### Given passage

━━━━━━━━

# Hang-unresponsive:FreeBSD 8.0 beta3 and/or fluxbox problem?



## vaclinux (Sep 1, 2009)

Hai,,
I am just installed the latest version of FreeBSD 8.0 beta3, a sound card in amd64 issue has been/being solved in this version.
Then i install fluxbox as my wm, and i like it, it is just enough for me.
While i am doing in the fluxbox, it is always happen that my pc become unresponsive, is just dead!., but it never happen with i am not running fluxbox.
Another thing that disturb me is, there were message it seems a kernel bug, but i dont know what is it,? i nvr received when i was running 7.2,
the message was


> lock order reversal:
> 1st ... bufwait ....
> 2st ..... dirhash...
> KDB: stack backtrace:
> ...


ps: .... = other message, quite lonk to be typed

Any idea what is going on? The hang was because my fluxbox or the "kernel message"
Thanks


----------



## vaclinux (Sep 7, 2009)

━━━━━━━━

### What is being asked
Extract the part of the FreeBSD thread above that begins at the words "# Hang-unresponsive:FreeBSD 8.0" and stops after "in this version.".

### Data segment
━━━━━━━━

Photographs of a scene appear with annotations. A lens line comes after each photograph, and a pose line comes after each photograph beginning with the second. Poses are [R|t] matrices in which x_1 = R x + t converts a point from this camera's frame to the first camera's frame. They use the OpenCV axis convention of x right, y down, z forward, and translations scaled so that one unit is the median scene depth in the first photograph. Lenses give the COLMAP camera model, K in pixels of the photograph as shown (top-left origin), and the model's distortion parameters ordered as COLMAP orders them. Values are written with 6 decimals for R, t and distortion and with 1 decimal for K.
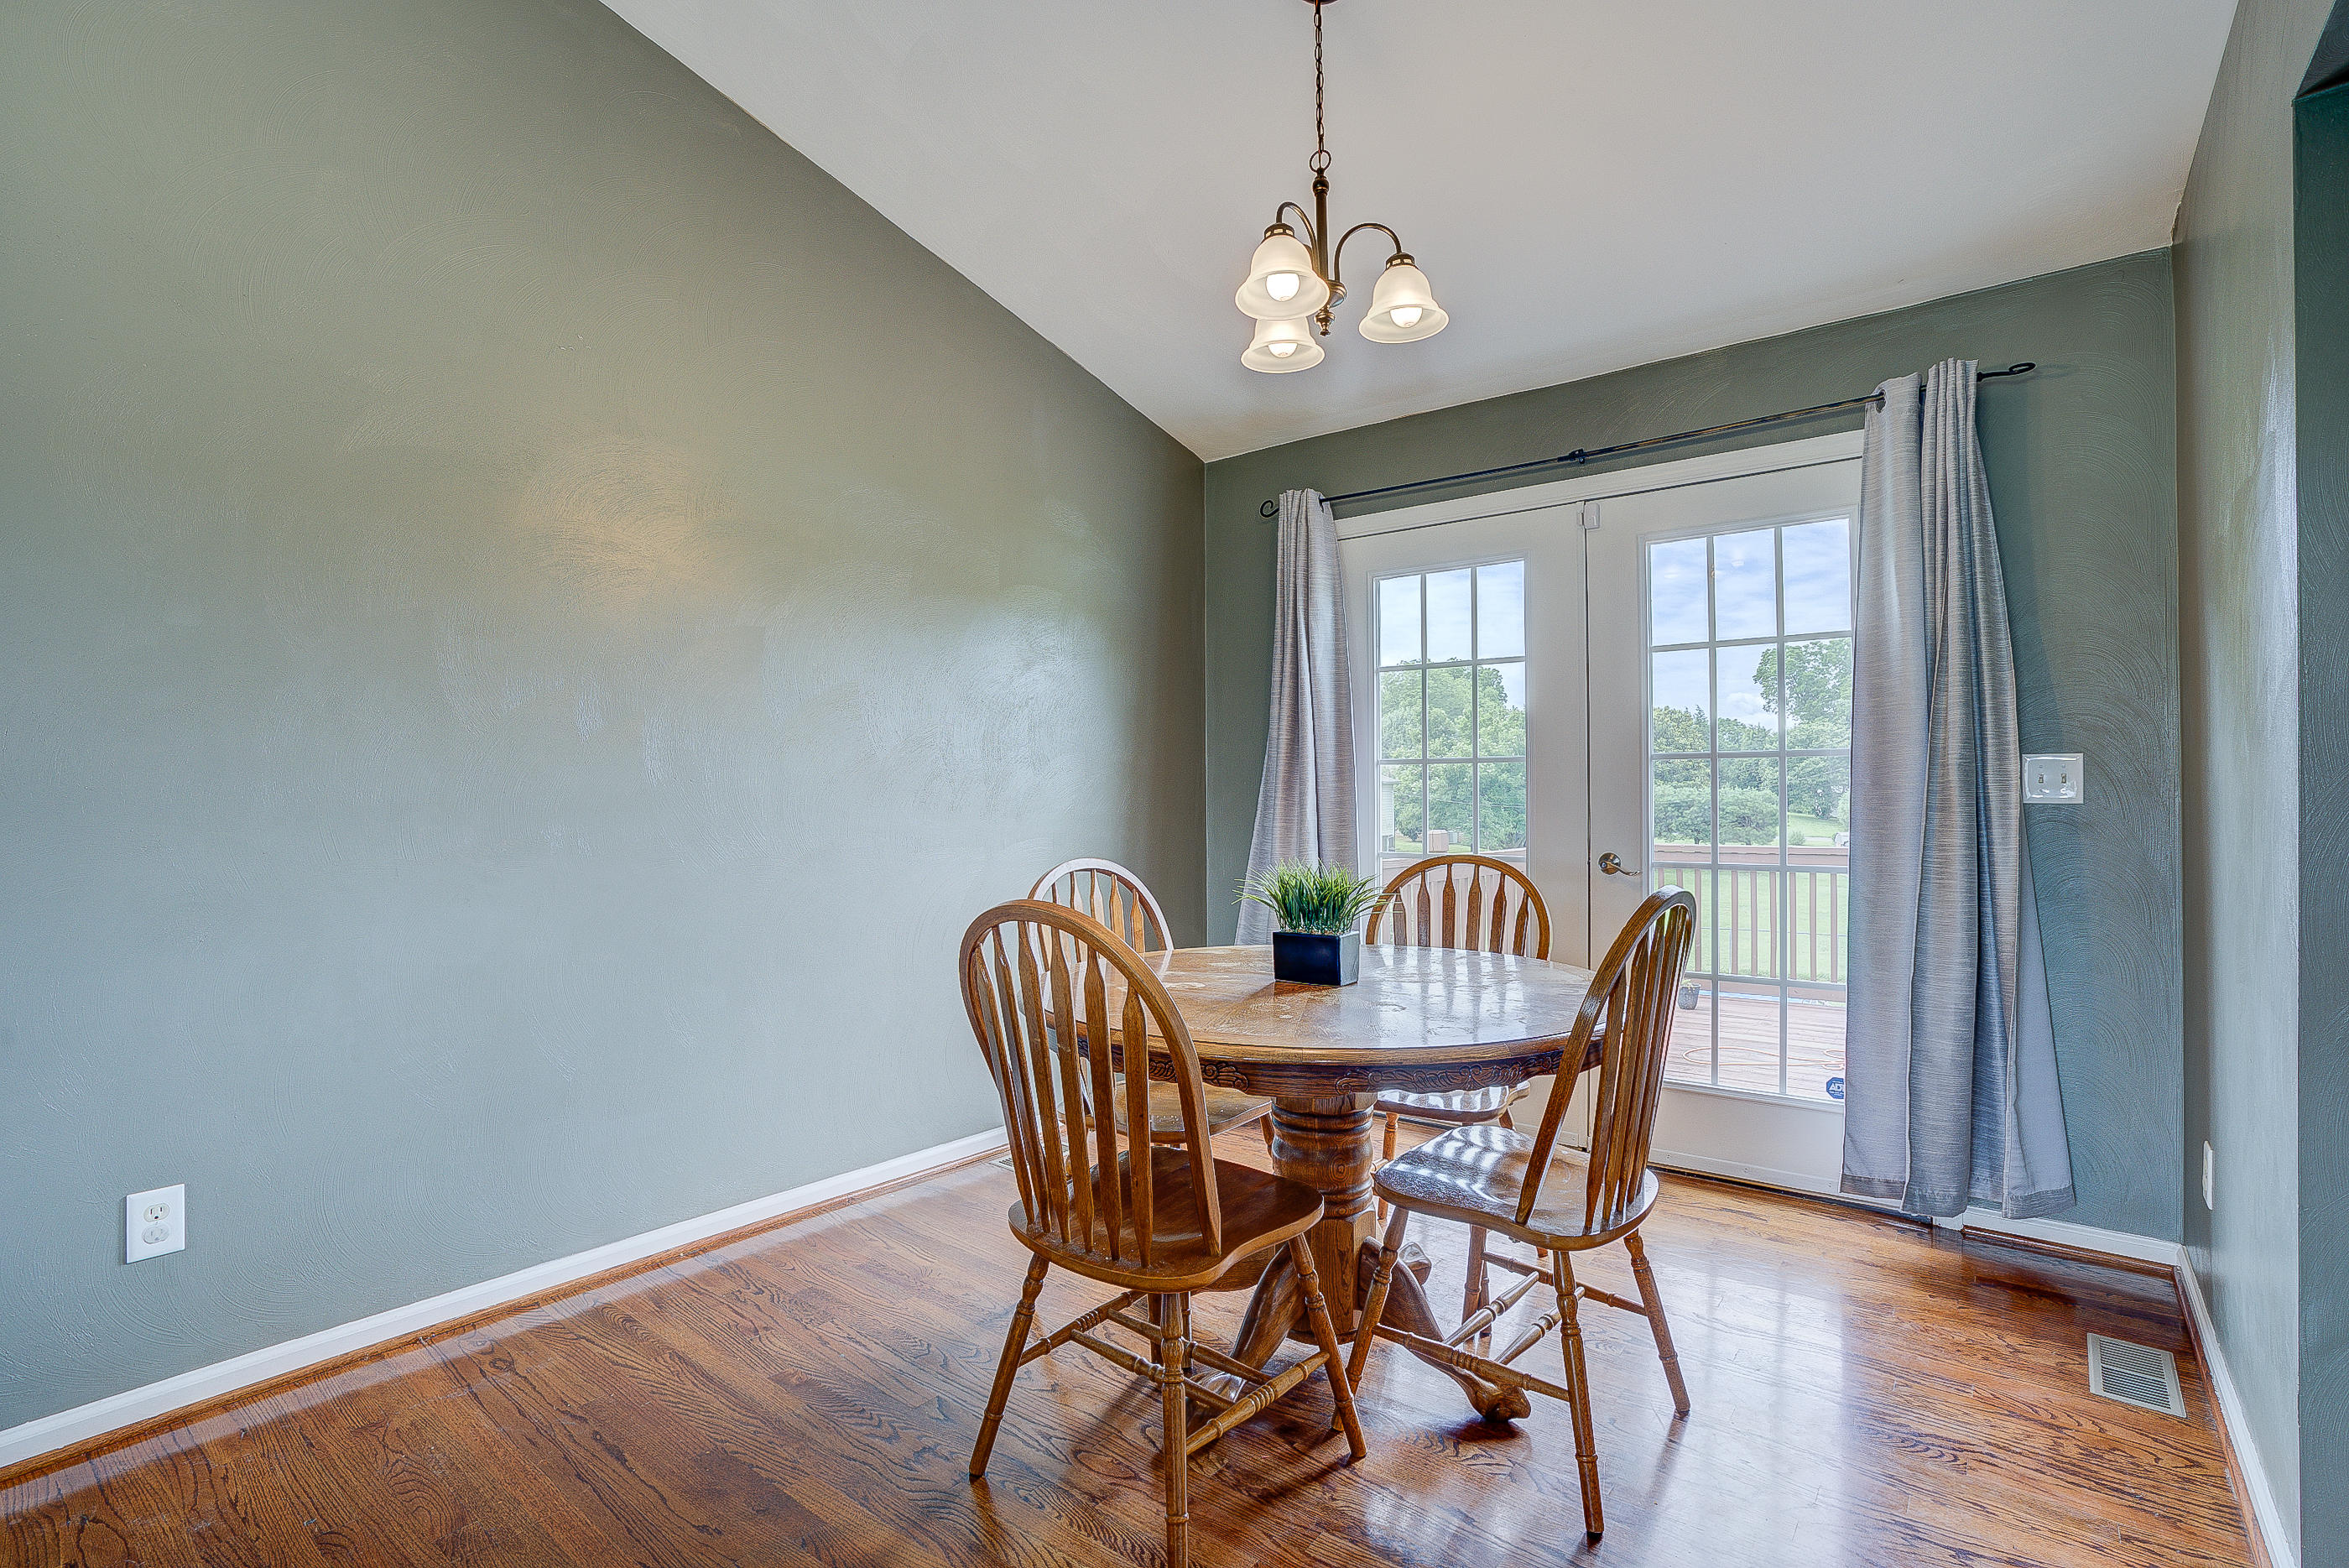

━━━━━━━━

### Solution below
# Hang-unresponsive:FreeBSD 8.0 beta3 and/or fluxbox problem?



## vaclinux (Sep 1, 2009)

Hai,,
I am just installed the latest version of FreeBSD 8.0 beta3, a sound card in amd64 issue has been/being solved in this version.